Now, assuming you have OpenStack running, you can try doing something with your HA setup.
openstack@controller-1:~$ nova image-list
+--------------------------------------+--------+--------+--------+
| ID | Name | Status | Server |
+--------------------------------------+--------+--------+--------+
| ef0dfac5-5977-405c-8e62-595af17aa01d | cirros | ACTIVE | |
+--------------------------------------+--------+--------+--------+
Conclusion
So, we can deploy an almost1 fully HA OpenStack by combining the contents of this post and the two previous posts (OpenStack HA in general and MySQL and RabbitMQ HA).
That was easy!
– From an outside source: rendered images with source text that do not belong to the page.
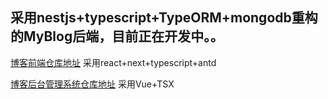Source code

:## 采用nestjs+typescript+TypeORM+mongodb重构的MyBlog后端，目前正在开发中。。
[博客前端仓库地址](https://github.com/Elmge/MyBlog) 采用react+next+typescript+antd

[博客后台管理系统仓库地址](https://github.com/Elmge/MyBlog-Admin) 采用Vue+TSX
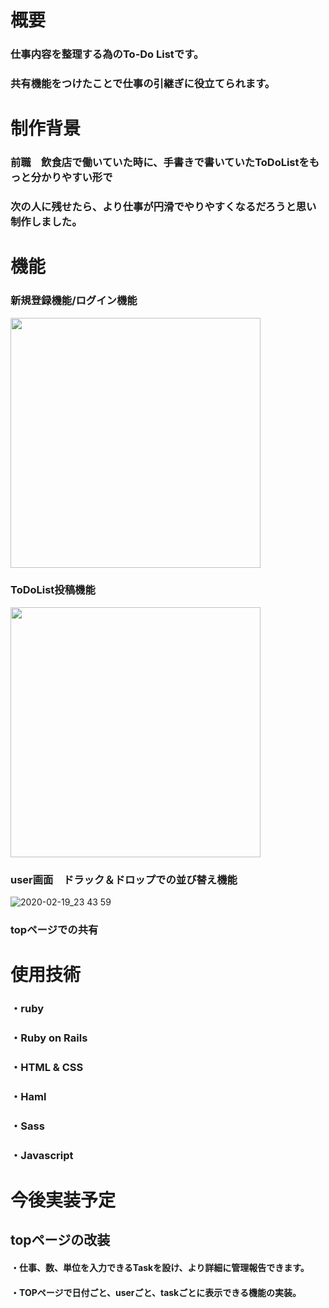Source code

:# 概要
### 仕事内容を整理する為のTo-Do Listです。
### 共有機能をつけたことで仕事の引継ぎに役立てられます。
# 制作背景
### 前職　飲食店で働いていた時に、手書きで書いていたToDoListをもっと分かりやすい形で
### 次の人に残せたら、より仕事が円滑でやりやすくなるだろうと思い制作しました。
# 機能
### 新規登録機能/ログイン機能
<img src="https://i.gyazo.com/a4ef1efacd46b708f7a4ff6743b98809.png" width="400px">

### ToDoList投稿機能
<img src="https://i.gyazo.com/21a3169e5a4ffb331c2879775e37e590.png" width="400px">

### user画面　ドラック＆ドロップでの並び替え機能
![2020-02-19_23 43 59](https://user-images.githubusercontent.com/58455551/74847898-32b21780-5376-11ea-9bc6-523c6114d6be.gif)

### topページでの共有
# 使用技術
### ・ruby
### ・Ruby on Rails
### ・HTML & CSS
### ・Haml
### ・Sass
### ・Javascript
# 今後実装予定
## topページの改装
#### ・仕事、数、単位を入力できるTaskを設け、より詳細に管理報告できます。
#### ・TOPページで日付ごと、userごと、taskごとに表示できる機能の実装。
You can thank the modular design of OpenStack, but perhaps the most credit should be given to the fact that components are wired via asynchronous messaging (RabbitMQ), whose main purpose is helping to build fault-tolerant systems.
1 Why almost? Because we have a short unavailability window during failover of a load balancer, and because currently executing requests will break during failover. This can be mitigated by retrying requests (client-side and by developing a patch for Nova to retry internal Keystone requests), but it gets a lot more difficult if the requests can have side effects.